Cette nouvelle BD de chez Futuropolis
n’est autre que l’adaptation de la longue nouvelle éponyme de STEINBECK publiée
en 1947, donc on n’est forcément pas en terrain inconnu.
Un couple d’indiens, Kino et sa femme
Juana, dont le fils Coyotito vient d’être piqué par un scorpion à l’épaule. Le
docteur, sachant que les indiens n’ont jamais d’argent, se fait porter pâle et
refuse de soigner l’enfant. Kino, par ailleurs pêcheur de perles, va tout
mettre en œuvre pour trouver fortune grâce à la pêche aux huîtres, et
effectivement dans l’une d’elles se niche une énorme perle, la plus grosse que
le monde entier ait jamais admiré.
Peut-on faire facilement fortune avec une
perle ? La réponse est évidemment
négative : la méfiance, la convoitise, la cupidité, les nouveaux amis
opportunistes, les parents du petit Coyotito ne vont pas tarder à percevoir
l’âme humaine dans toute son horreur. L’argent rend fou ? Ce n’est jamais
aussi vrai que dans cette adaptation très épurée, trois larges vignettes
maximum par planche, pas plus, un minimum de détails, de longs traits
réguliers, serrés, droits ou courbes, des couleurs vives mais là aussi
expurgées, chaque couleur à sa place dans une case, les cases ne se mélangeant
pas. Rien que la couverture de la BD donne parfaitement le ton.

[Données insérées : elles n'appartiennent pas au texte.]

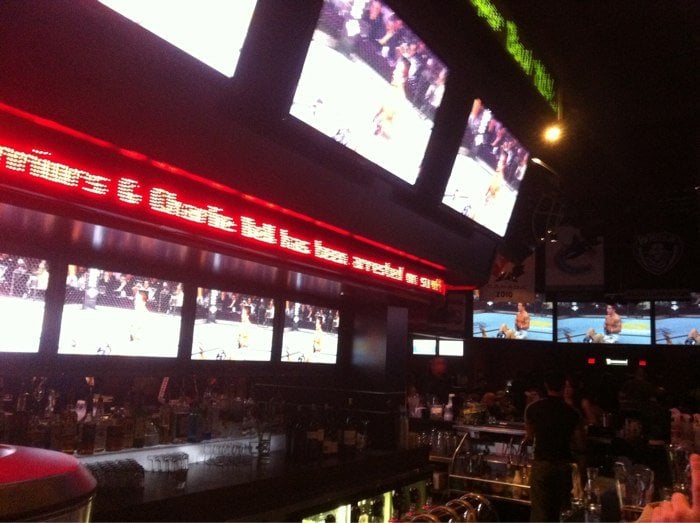
Where is `wall`? The height and width of the screenshot is (523, 700). wall is located at coordinates (629, 187).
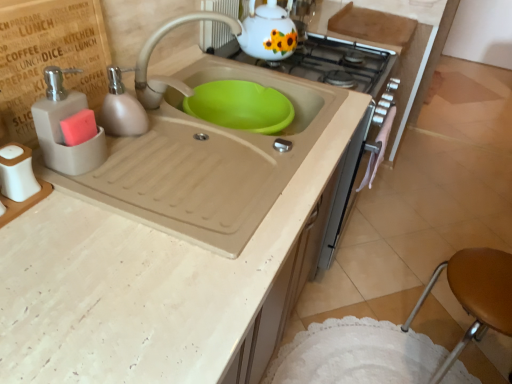
Find the location of a particular element. Image resolution: width=512 pixels, height=384 pixels. free space in front of matte beige soap dispenser at left, the second soap dispenser in the front-to-back sequence is located at coordinates (131, 171).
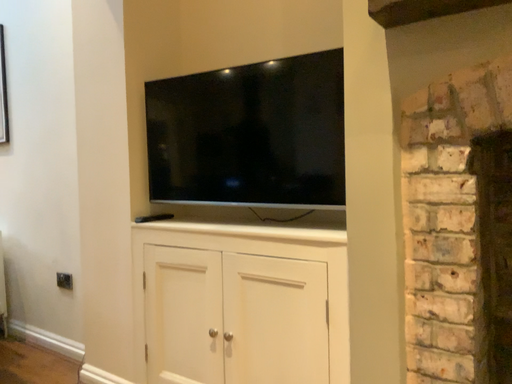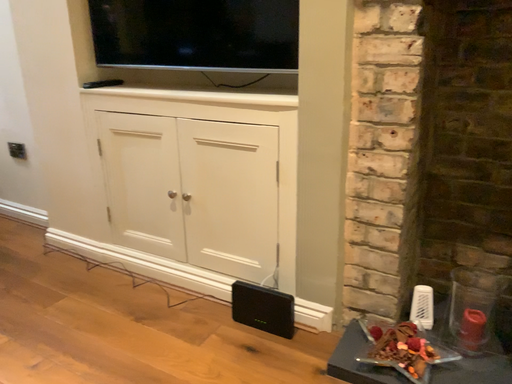
Question: How did the camera likely rotate when shooting the video?

Choices:
 (A) rotated downward
 (B) rotated upward

Answer: (A)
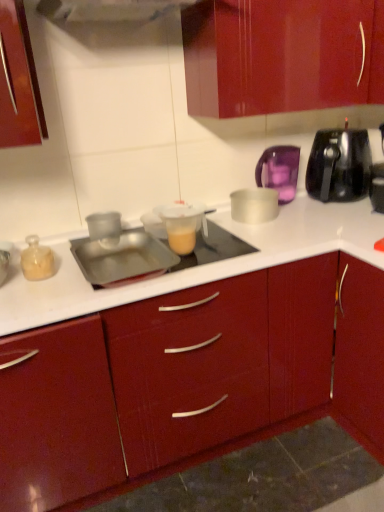
Locate an element on the screen. vacant space to the right of metallic silver tray at center, marked as the 1th appliance in a left-to-right arrangement is located at coordinates (220, 252).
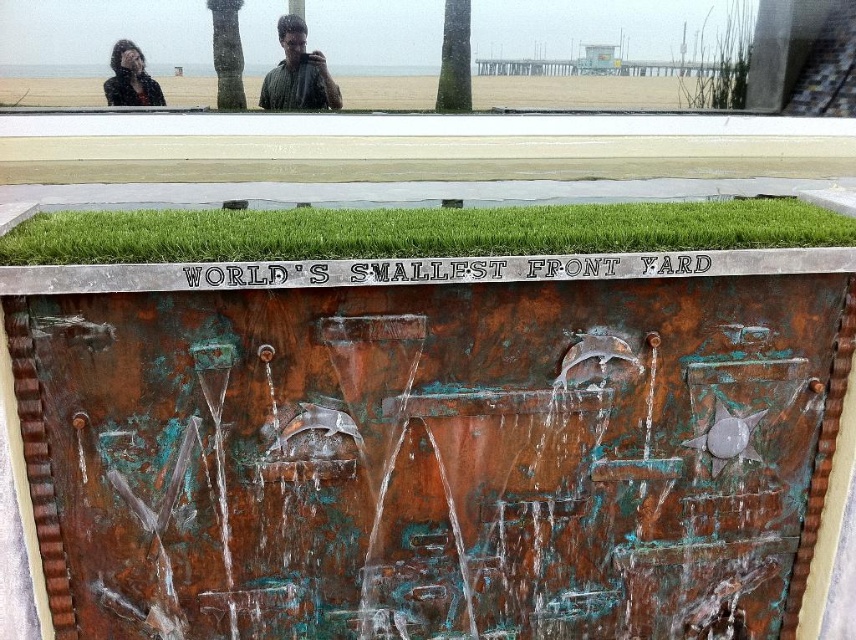
Question: Which object is farther from the camera taking this photo?

Choices:
 (A) green grass at upper center
 (B) rusty copper water at center
 (C) green patina metal palm tree at center

Answer: (A)

Question: Which point is farther to the camera?

Choices:
 (A) green matte shirt at upper center
 (B) rusty metal sign at center
 (C) green artificial turf at center

Answer: (A)

Question: Which point is closer to the camera?

Choices:
 (A) (575, 212)
 (B) (595, 84)
 (C) (284, 54)
 (D) (720, 266)

Answer: (D)

Question: Considering the relative positions of green grass at upper center and dark brown hair at upper left in the image provided, where is green grass at upper center located with respect to dark brown hair at upper left?

Choices:
 (A) left
 (B) right

Answer: (B)

Question: Is green artificial turf at center above dark brown hair at upper left?

Choices:
 (A) no
 (B) yes

Answer: (A)

Question: Does green artificial turf at center appear under green textured palm tree at upper center?

Choices:
 (A) yes
 (B) no

Answer: (A)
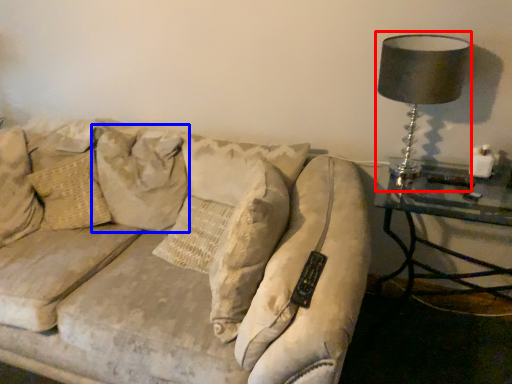
Question: Which object appears farthest to the camera in this image, table lamp (highlighted by a red box) or pillow (highlighted by a blue box)?

Choices:
 (A) table lamp
 (B) pillow

Answer: (B)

Juana va bien tenter de raisonner Kino qui
perd la raison, elle va vouloir le rendre comme avant, modeste et attentionné,
mais cette diablesse de perle est la plaie de Kino qui ne voit plus que par
elle. Juana proposera bien de s’en séparer, elle la voit comme une malédiction,
Kino s’accrochant désespérément à sa trouvaille.
On n’imagine pas STEINBECK aussi décharné,
aussi vide de paysages, cette découverte en dessins est assez étonnante par
l’image qu’elle renvoie du travail de l’auteur. Pour le reste, les sujets chers
à STEINBECK sont présents dans cette adaptation : la misère, le racisme,
l’isolement, la violence, la cupidité de l’homme blanc, la dangerosité de la
nature. Si le fond est parfaitement dépeint, la forme est déroutante. En effet,
lorsqu’on lit STEINBECK, on voit des couleurs passées, jaunies, voire du noir
et blanc (peut-être à cause de John FORD !). Et ici c’est la vivacité des
couleurs qui saute aux yeux. Les dialogues sont peu nombreux, le silence est
restitué par ce rendu efflanqué, un peu désespéré, aride, même les visages sont
émaciés, les corps maigres aux os pointus.
Cette « Perle » parue en tout
début de 2019 est décidément à découvrir pour tous les amateurs de STEINBECK,
ne serait-ce que pour le découvrir sous une différente facette.